**Directive A:** Write out, word for word, the part of the New Jersey breeder thread that starts at the words "I live in New" and stops after "be very appreciated!".
**Directive B:** Extend the New Jersey breeder thread, picking up right after its final sentence.

**Source extract:**
..............................

# Great Breeders in New Jersey!



## Caroline

Hi!
I live in New Jersey and have had two GSDs in my life. I've been burned by a "reputable" breeder in the past, and thought I'd have my best shot of finding the perfect GSD for my family by asking people who knew what they were talking about.

I heard Alkarah kennel is reputable, can anyone verify? Please lead me in the right direction and lead me to a reputable breeder.

Any help or advice would be very appreciated!
Caroline


----------



## angelaw

never heard of them. what type of lines are you looking for? american lines, german showlines, german working lines? The type will better able us to help you


----------



## Lauri & The Gang

I believe Alkarah kennel breeds American Show lines.


----------



## sprzybyl

I live in Jersey! Welcome! 

Depending on what type of dog you are looking for, here are a couple that were recommended to me:

Mercer German Shepherds http://www.mercergsd.com/
Karizma http://www.karizmashepherds.com/
and Alkarah was recommended as well.

..............................

[Data entries]

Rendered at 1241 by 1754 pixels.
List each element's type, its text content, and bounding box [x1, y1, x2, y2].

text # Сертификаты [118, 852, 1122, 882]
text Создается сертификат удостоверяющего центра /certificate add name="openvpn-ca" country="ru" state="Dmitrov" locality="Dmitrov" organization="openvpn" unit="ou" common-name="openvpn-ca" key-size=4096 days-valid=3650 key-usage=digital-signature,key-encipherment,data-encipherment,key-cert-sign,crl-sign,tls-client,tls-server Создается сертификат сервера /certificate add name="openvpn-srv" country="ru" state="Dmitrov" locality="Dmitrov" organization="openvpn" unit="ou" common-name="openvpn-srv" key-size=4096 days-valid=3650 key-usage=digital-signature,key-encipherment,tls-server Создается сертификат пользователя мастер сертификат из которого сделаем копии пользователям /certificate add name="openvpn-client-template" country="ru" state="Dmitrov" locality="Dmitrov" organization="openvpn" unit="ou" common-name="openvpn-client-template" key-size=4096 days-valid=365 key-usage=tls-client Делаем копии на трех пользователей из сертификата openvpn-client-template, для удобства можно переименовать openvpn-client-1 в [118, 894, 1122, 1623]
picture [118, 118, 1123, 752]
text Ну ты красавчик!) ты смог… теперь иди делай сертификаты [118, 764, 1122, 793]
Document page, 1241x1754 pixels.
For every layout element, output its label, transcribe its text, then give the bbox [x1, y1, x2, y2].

..............................

**Response A:**
I live in New Jersey and have had two GSDs in my life. I've been burned by a "reputable" breeder in the past, and thought I'd have my best shot of finding the perfect GSD for my family by asking people who knew what they were talking about.

I heard Alkarah kennel is reputable, can anyone verify? Please lead me in the right direction and lead me to a reputable breeder.

Any help or advice would be very appreciated!

**Response B:**
The Garden State German Shepherd Rescue is also very active and has some awesome rescues: http://www.gsgsr.org/

When I was looking, I specifically wanted an older puppy so I didn't end up going to look at them, but I found all them to be responsive to my questions and worthy of looking into









PS I ended up driving up to Niagra Falls region to get my Riley! So keep an open mind too! 

Edit: I remembered this breeder, too, whom I wondered about. From a very brief look their program looks legit, but I wonder if anyone has any experience with this breeder or comments on their web site at least?
http://www.jagermeistershepherds.com/


----------



## BlackGSD

> Originally Posted By: Lauri & The GangI believe Alkarah kennel breeds American Show lines.


That is correct.


----------



## littledmc17

I know a good one In Mass if you want to take a day trip


----------



## lilysmom

Alkarah has lovely American Line German Shepherds. I would say they are very reputable and they were delightful to deal with. I don't think you could go wrong with them if you are looking for American lines.


----------



## angelaw

> Originally Posted By: Lauri & The GangI believe Alkarah kennel breeds American Show lines.


explains why I haven't heard of them, lol.


----------



## Caroline

Thank you for your help!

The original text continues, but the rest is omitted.